─── SUPPLIED DATA ───

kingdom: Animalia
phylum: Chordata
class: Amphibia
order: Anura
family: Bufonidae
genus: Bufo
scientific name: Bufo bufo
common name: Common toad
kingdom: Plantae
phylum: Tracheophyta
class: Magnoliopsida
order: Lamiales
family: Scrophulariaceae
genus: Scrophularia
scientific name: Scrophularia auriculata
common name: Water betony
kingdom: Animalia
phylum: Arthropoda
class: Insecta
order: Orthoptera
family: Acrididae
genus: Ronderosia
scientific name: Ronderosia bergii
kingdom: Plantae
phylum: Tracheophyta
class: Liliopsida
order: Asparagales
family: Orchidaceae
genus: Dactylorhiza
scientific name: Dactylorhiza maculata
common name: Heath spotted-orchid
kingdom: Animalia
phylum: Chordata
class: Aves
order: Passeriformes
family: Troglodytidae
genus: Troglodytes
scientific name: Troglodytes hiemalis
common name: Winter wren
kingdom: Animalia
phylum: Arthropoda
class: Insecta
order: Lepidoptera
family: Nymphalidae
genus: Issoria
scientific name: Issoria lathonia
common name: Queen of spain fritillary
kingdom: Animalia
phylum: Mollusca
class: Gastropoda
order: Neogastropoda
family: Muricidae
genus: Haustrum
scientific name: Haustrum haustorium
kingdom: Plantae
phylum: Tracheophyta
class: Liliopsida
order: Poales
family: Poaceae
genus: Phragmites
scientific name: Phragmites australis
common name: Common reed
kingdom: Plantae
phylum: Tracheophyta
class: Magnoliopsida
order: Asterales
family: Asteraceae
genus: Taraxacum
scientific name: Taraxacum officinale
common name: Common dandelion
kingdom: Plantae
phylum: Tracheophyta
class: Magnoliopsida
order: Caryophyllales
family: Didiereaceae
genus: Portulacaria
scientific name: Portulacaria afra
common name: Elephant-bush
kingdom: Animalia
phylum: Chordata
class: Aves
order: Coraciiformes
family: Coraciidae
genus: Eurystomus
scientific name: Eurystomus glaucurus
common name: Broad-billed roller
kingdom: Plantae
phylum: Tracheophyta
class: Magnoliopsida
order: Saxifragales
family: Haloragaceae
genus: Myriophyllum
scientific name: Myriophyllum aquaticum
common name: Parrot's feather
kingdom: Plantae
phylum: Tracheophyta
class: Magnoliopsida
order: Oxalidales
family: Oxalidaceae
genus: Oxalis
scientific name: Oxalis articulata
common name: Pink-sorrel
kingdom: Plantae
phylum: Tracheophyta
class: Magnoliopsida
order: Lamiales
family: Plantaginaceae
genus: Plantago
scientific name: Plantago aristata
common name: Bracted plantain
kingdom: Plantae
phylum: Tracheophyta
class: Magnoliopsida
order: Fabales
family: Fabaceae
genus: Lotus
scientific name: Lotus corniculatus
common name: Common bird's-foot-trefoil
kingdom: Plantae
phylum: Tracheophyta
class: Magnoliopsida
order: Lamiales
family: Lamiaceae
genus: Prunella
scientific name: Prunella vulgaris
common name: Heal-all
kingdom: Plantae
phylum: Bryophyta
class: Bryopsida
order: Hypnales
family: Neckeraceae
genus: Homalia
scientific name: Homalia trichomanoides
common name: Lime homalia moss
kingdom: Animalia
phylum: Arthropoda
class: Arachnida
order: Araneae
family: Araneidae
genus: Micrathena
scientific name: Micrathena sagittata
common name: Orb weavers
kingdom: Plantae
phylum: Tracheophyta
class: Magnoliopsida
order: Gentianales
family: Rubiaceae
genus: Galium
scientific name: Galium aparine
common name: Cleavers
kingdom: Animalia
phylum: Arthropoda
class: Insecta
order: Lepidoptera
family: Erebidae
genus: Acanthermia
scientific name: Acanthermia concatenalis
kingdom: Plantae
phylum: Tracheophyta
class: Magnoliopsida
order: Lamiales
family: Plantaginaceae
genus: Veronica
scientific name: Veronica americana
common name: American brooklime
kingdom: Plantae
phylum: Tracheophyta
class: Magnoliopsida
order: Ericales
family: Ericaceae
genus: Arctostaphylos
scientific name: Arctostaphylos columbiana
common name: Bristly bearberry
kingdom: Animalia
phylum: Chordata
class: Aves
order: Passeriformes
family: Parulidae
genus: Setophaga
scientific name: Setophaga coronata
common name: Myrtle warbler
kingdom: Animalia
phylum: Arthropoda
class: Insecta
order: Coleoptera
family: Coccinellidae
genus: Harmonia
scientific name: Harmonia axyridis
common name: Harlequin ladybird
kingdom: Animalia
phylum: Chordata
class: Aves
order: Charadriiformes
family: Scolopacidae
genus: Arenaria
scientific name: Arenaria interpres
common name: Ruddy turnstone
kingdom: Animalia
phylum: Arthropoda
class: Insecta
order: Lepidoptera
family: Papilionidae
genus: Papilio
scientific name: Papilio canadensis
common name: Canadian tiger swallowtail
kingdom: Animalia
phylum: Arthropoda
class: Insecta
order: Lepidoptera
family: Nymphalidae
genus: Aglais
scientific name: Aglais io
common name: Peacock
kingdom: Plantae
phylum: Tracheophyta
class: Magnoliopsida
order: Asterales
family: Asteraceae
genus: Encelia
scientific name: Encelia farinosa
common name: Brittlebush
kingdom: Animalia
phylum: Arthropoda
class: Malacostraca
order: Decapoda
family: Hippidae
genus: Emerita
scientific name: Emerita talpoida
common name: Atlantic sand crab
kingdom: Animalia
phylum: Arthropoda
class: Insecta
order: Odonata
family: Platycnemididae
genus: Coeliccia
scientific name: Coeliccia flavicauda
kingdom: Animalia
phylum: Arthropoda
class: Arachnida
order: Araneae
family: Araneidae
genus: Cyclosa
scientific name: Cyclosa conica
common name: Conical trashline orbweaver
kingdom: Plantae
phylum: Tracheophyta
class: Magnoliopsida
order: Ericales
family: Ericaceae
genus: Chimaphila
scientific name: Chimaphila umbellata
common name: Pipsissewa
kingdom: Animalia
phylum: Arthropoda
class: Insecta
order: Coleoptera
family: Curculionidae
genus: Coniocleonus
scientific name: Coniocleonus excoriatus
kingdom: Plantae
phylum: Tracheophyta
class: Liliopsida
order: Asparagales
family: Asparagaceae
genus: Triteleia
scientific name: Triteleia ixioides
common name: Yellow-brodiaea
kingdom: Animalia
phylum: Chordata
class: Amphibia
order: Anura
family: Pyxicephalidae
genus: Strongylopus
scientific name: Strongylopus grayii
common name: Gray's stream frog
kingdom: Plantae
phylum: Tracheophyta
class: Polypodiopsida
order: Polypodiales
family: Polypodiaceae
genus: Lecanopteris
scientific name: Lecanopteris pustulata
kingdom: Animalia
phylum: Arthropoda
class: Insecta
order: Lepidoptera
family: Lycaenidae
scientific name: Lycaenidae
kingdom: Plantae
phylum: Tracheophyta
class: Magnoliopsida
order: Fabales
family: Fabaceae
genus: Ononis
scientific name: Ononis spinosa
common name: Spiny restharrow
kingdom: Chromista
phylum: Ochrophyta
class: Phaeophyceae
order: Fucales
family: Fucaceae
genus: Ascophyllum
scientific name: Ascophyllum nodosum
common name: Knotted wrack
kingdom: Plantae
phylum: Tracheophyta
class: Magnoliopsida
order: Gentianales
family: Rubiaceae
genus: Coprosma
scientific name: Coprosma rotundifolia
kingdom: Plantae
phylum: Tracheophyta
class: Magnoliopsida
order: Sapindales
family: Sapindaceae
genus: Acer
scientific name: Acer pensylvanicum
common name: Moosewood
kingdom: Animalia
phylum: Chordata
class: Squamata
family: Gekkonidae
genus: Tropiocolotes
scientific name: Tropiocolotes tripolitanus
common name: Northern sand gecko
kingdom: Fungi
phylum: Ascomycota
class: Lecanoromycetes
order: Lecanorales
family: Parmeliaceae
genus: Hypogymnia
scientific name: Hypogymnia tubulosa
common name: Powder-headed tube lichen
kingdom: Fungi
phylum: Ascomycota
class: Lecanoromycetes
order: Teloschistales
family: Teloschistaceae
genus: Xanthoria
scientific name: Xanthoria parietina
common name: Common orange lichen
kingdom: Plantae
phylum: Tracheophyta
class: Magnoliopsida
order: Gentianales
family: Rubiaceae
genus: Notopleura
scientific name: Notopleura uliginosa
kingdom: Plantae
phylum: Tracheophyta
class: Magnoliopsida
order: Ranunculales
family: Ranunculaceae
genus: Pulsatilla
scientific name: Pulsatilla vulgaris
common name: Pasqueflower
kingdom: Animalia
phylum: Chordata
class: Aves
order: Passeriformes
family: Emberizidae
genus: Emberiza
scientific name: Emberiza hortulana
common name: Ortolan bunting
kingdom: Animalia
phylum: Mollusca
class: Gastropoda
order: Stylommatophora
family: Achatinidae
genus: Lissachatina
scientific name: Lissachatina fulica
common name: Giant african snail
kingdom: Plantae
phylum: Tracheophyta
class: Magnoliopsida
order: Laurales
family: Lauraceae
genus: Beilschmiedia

───

(REQUIREMENTS)
Reproduce the material exactly, beginning at its first line and ending after the line that contains "genus: Scrophularia".

(ANSWER FOR THE TASK)
kingdom: Animalia
phylum: Chordata
class: Amphibia
order: Anura
family: Bufonidae
genus: Bufo
scientific name: Bufo bufo
common name: Common toad
kingdom: Plantae
phylum: Tracheophyta
class: Magnoliopsida
order: Lamiales
family: Scrophulariaceae
genus: Scrophularia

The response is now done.